My grandpa died the way radioactive isotopes decay: in half lives.
A month ago, they said he would live a few more months. A week ago, they said he would live a few more weeks. On Monday it was one week. On Tuesday it was 48 hours.
He passed away on Tuesday night.
He brought me books, my grandpa. Baby-Sitters Club books and most of Road Dahl's works; my first copy of The Hobbit and a second-edition copy of The Silmarillion; even Tennis Shoes Among the Nephites. He would never have read the Tennis Shoes books himself because he wasn't LDS or even religious. Still he found copies on his many trips to used book stores, and what he found, he brought to us.

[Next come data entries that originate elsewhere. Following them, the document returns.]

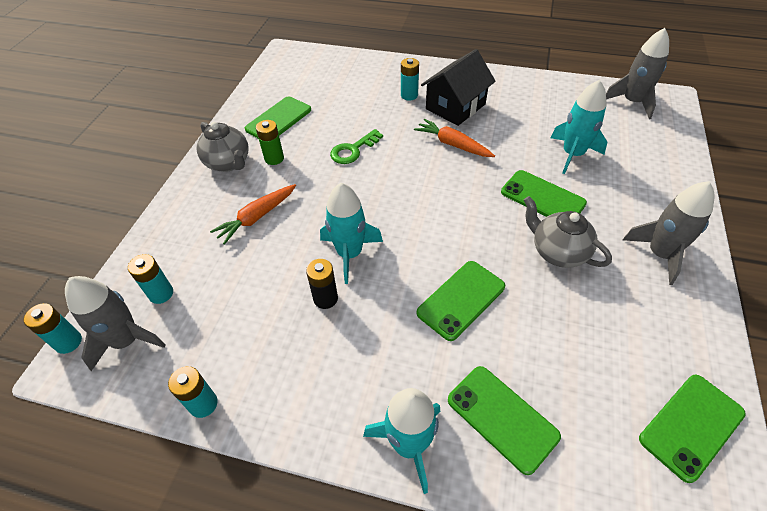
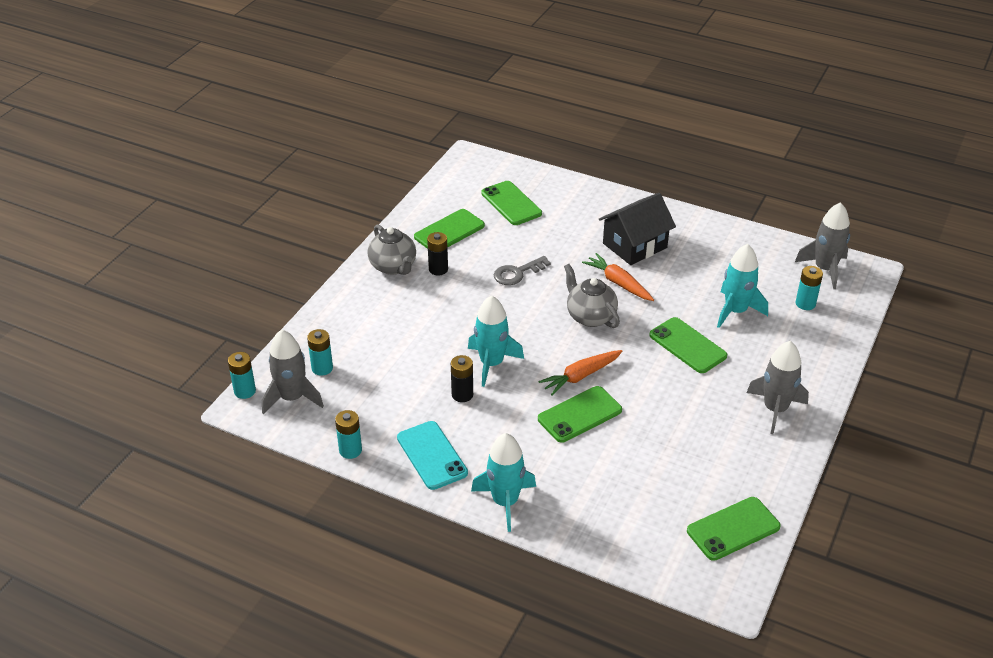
camera: 10 degrees right, 10 degrees down
(257, 217) = (413, 320): orange carrot -> orange carrot (580, 376)
(274, 158) = (438, 269): green battery -> black battery
(305, 391) = (432, 455): none -> turquoise phone
(353, 150) = (517, 273): green key -> grey key
(409, 95) = (590, 226): turquoise battery -> turquoise battery (805, 304)
(502, 418) = (584, 498): green phone -> green phone (511, 203)
(557, 252) = (681, 392): grey teapot -> grey teapot (590, 316)

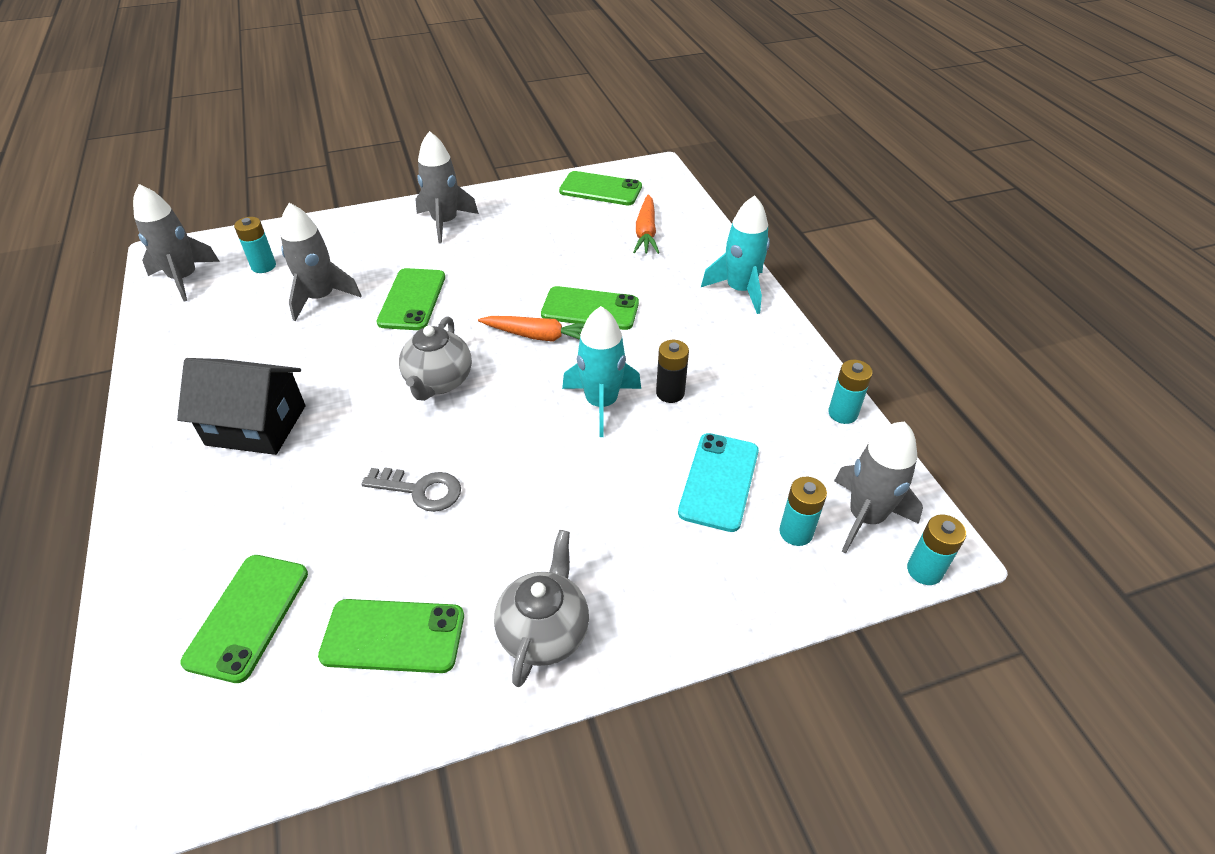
camera: 135 degrees left, 5 degrees up
(432, 455) = (764, 359): turquoise phone -> turquoise phone (719, 481)
(438, 269) = (496, 575): black battery -> none
(618, 283) = (352, 396): orange carrot -> orange carrot (646, 232)
(735, 311) = (321, 298): turquoise rocket -> grey rocket

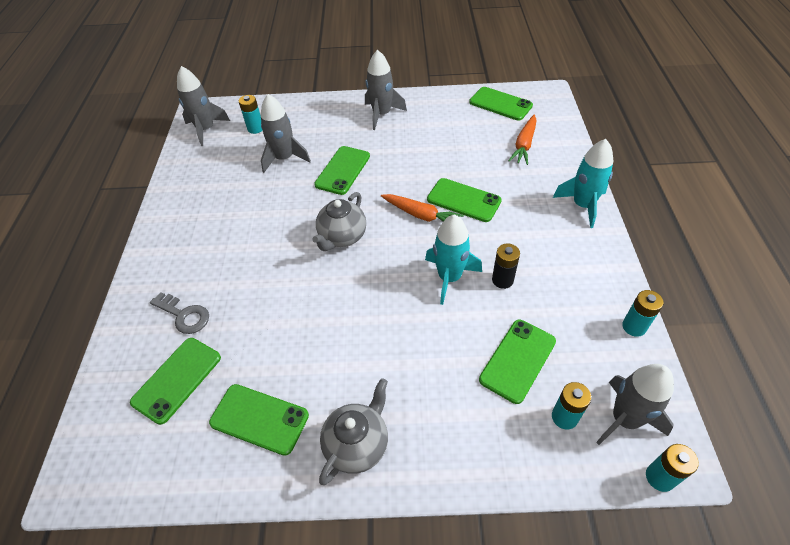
camera: 20 degrees right, 5 degrees up
(256, 425) = (219, 244): black house -> none
(421, 490) = (307, 316): grey key -> grey key (184, 315)
(719, 481) = (517, 360): turquoise phone -> green phone

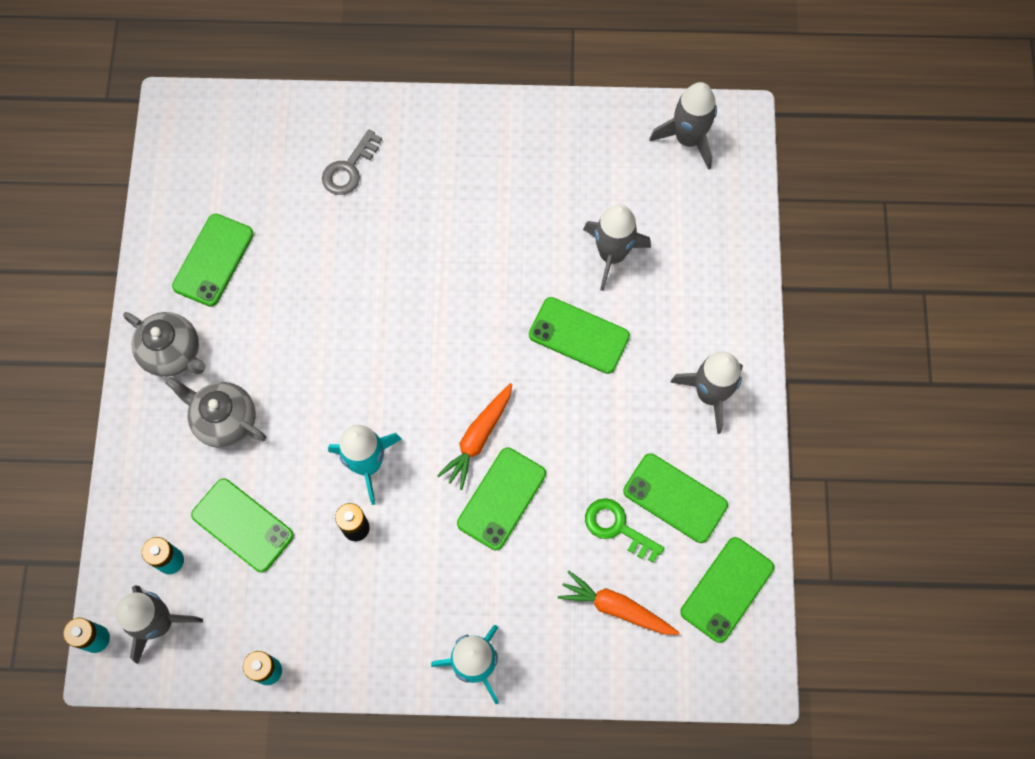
camera: 90 degrees right, 20 degrees up
(177, 379) = (268, 176): green phone -> green phone (675, 498)
(255, 128) = (685, 208): turquoise battery -> none
(342, 237) = (449, 336): grey teapot -> grey teapot (225, 420)
(473, 147) = (617, 527): none -> green key

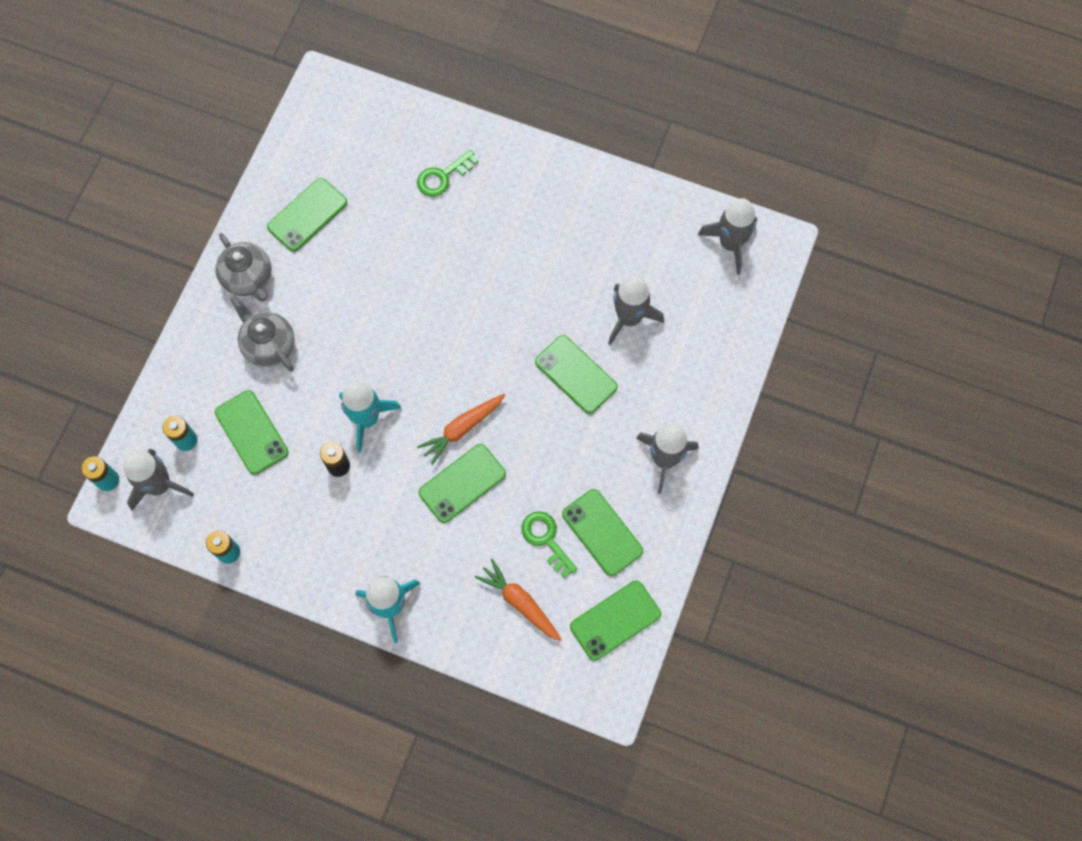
camera: 20 degrees right, 0 degrees up
(349, 169) = (442, 177): grey key -> green key

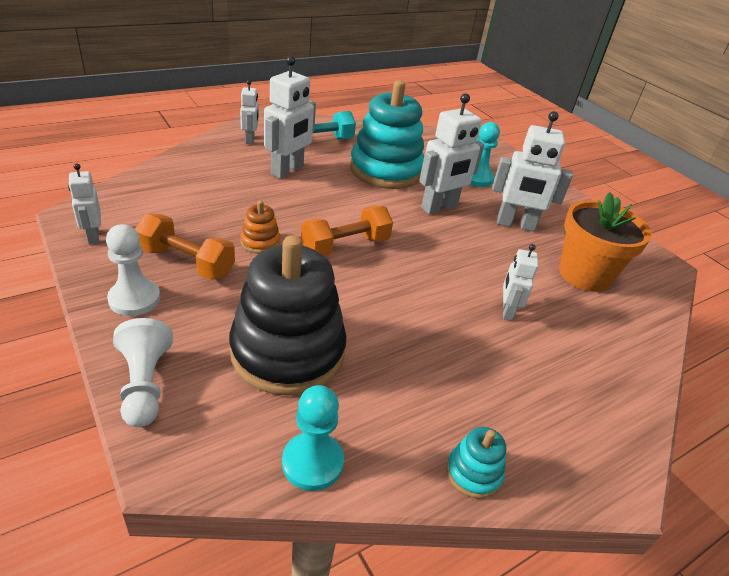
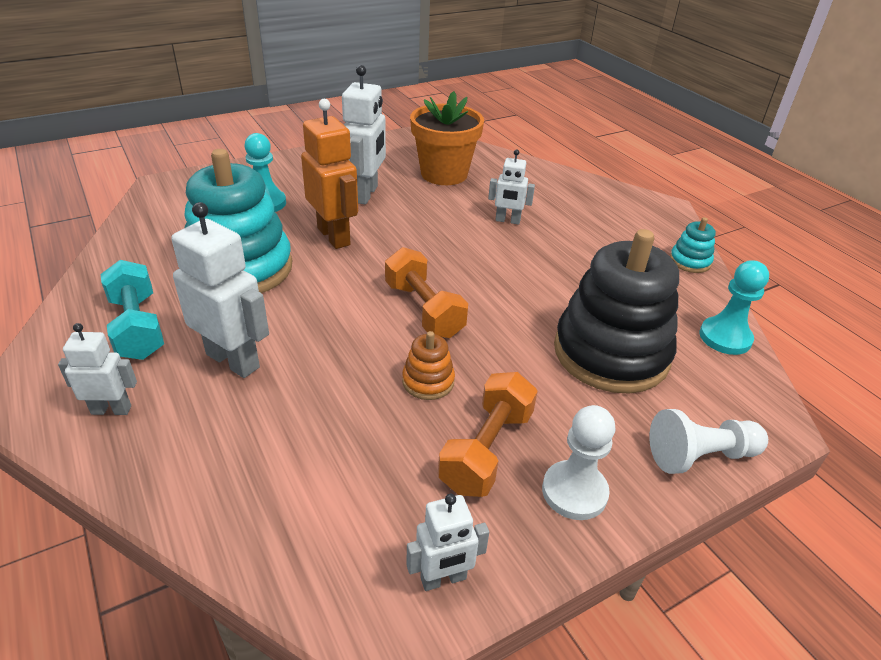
camera: 85 degrees left, 0 degrees up
(439, 207) = (334, 236): white robot -> orange robot

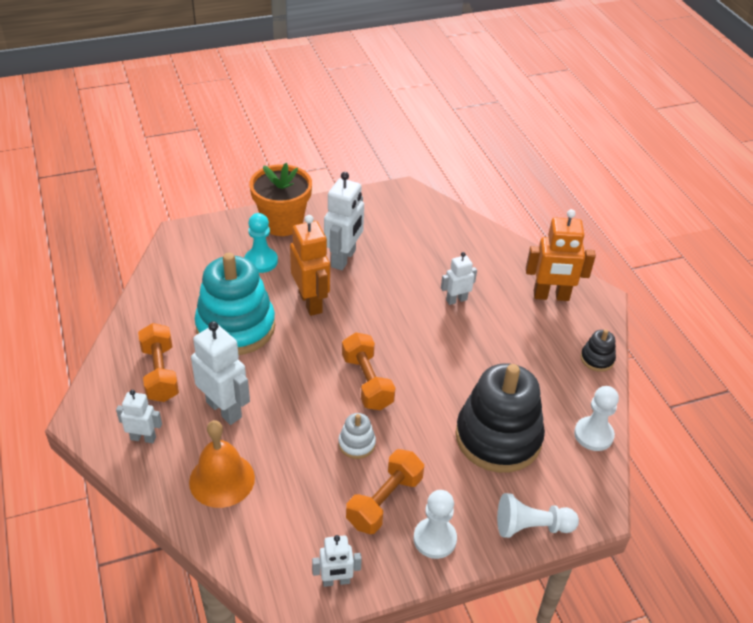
camera: 10 degrees right, 5 degrees up
(137, 327) = (160, 373): turquoise dumbbell -> orange dumbbell
(238, 451) = (222, 479): none -> orange bell
(428, 381) = (357, 444): orange stacking toy -> white stacking toy
(444, 174) = (415, 241): orange flower pot -> orange flower pot (282, 223)
(507, 221) = (456, 300): white robot -> white robot turned 135 degrees clockwise
(612, 209) = (551, 296): none -> orange robot
(690, 261) = (597, 359): turquoise stacking toy -> black stacking toy
(725, 337) = (593, 435): turquoise pawn -> white pawn

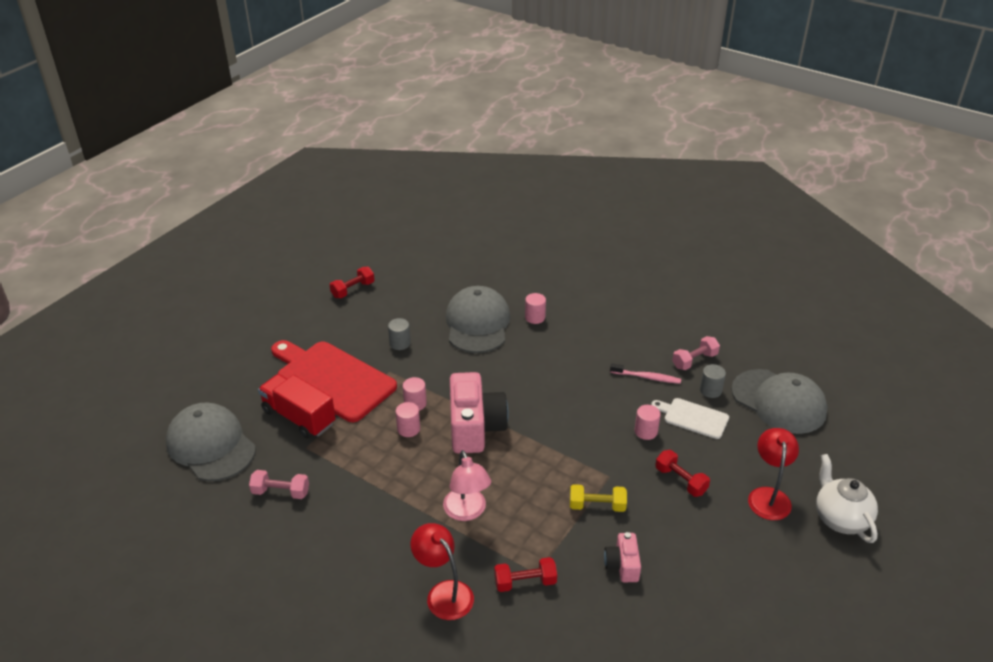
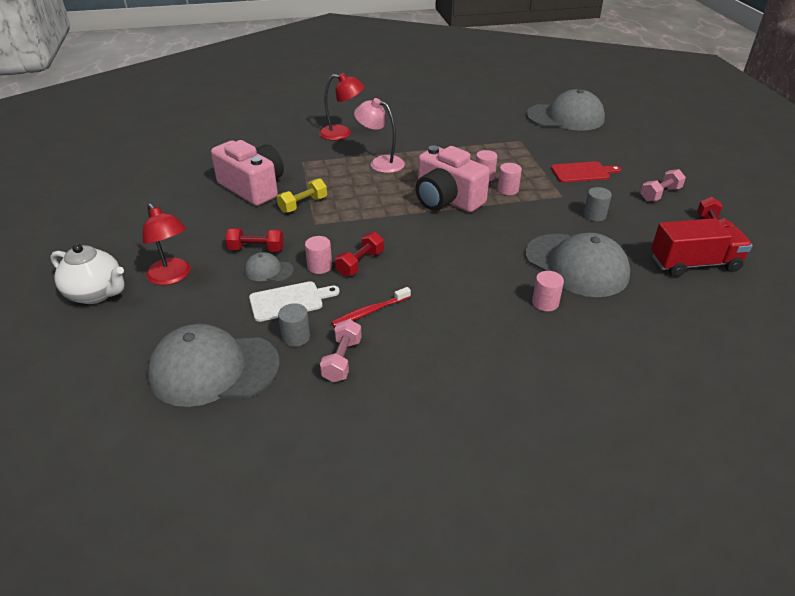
camera: 135 degrees right, 0 degrees up
(281, 492) = (491, 122): pink dumbbell -> pink dumbbell (660, 194)
(299, 417) = (554, 148): red truck -> red truck (694, 264)
(332, 379) = (582, 172): red cutting board -> red cutting board, size x0.51
(525, 582) = (304, 155): red dumbbell -> red dumbbell (360, 263)
(622, 565) = (253, 187): pink camera -> pink camera, size x1.96
(647, 377) = (369, 312): pink toothbrush -> red toothbrush
(687, 453) = (268, 270): none -> grey cap

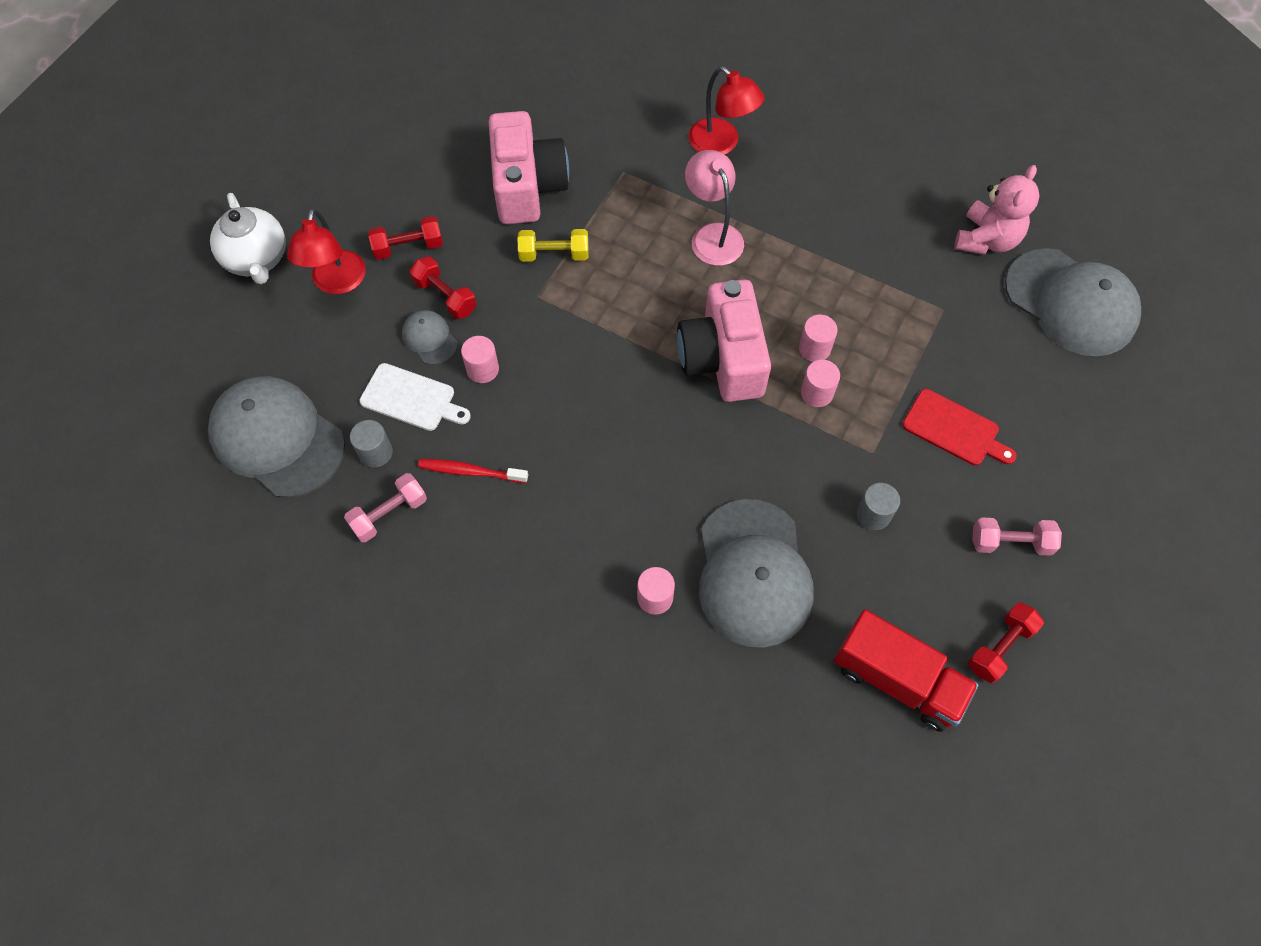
camera: 40 degrees right, 25 degrees up
(360, 263) = (526, 394): red dumbbell -> red dumbbell (408, 247)
(505, 114) = (986, 240): none -> pink teddy bear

There other books: my books. He was always asking to see the stories I wrote. A few years ago, I gave him my only hard copy of a manuscript I was trying to publish. He said it wasn't "his type" of story and he didn't get very far, so I expected to get it back soon. Instead Grandpa, apparently praising the manuscript that he hadn't read, passed it on to my uncle, who read it and liked it and gave to my aunt. My aunt loved it and gave it to my cousin and his wife. Last I heard, it was with another aunt and uncle in Texas. I'm thinking I won't get it back.
There were other things, like the trips to McDonald's and the collection of canes and the inexplicable love of UNR. There was a lot, most of which I couldn't accurately explain without pages and pages at my disposal.
Then he died. Death doesn't scare LDS people the way it does some. We have a pretty good understanding of what's on the other side. Uniquely, we believe that people can still progress even after death. We believe that those who get to the afterlife and wish they could change still can. But we also believe that people are much the same in death as they are in life and that not even the experience of returning to God will have much effect on some.
I don't know if my grandpa will choose to progress or not. The uncertainty of not knowing has weighed on me these past days. But what I do know is that things work out. It's not always a terribly comforting piece of knowledge, no. But it's true, nonetheless.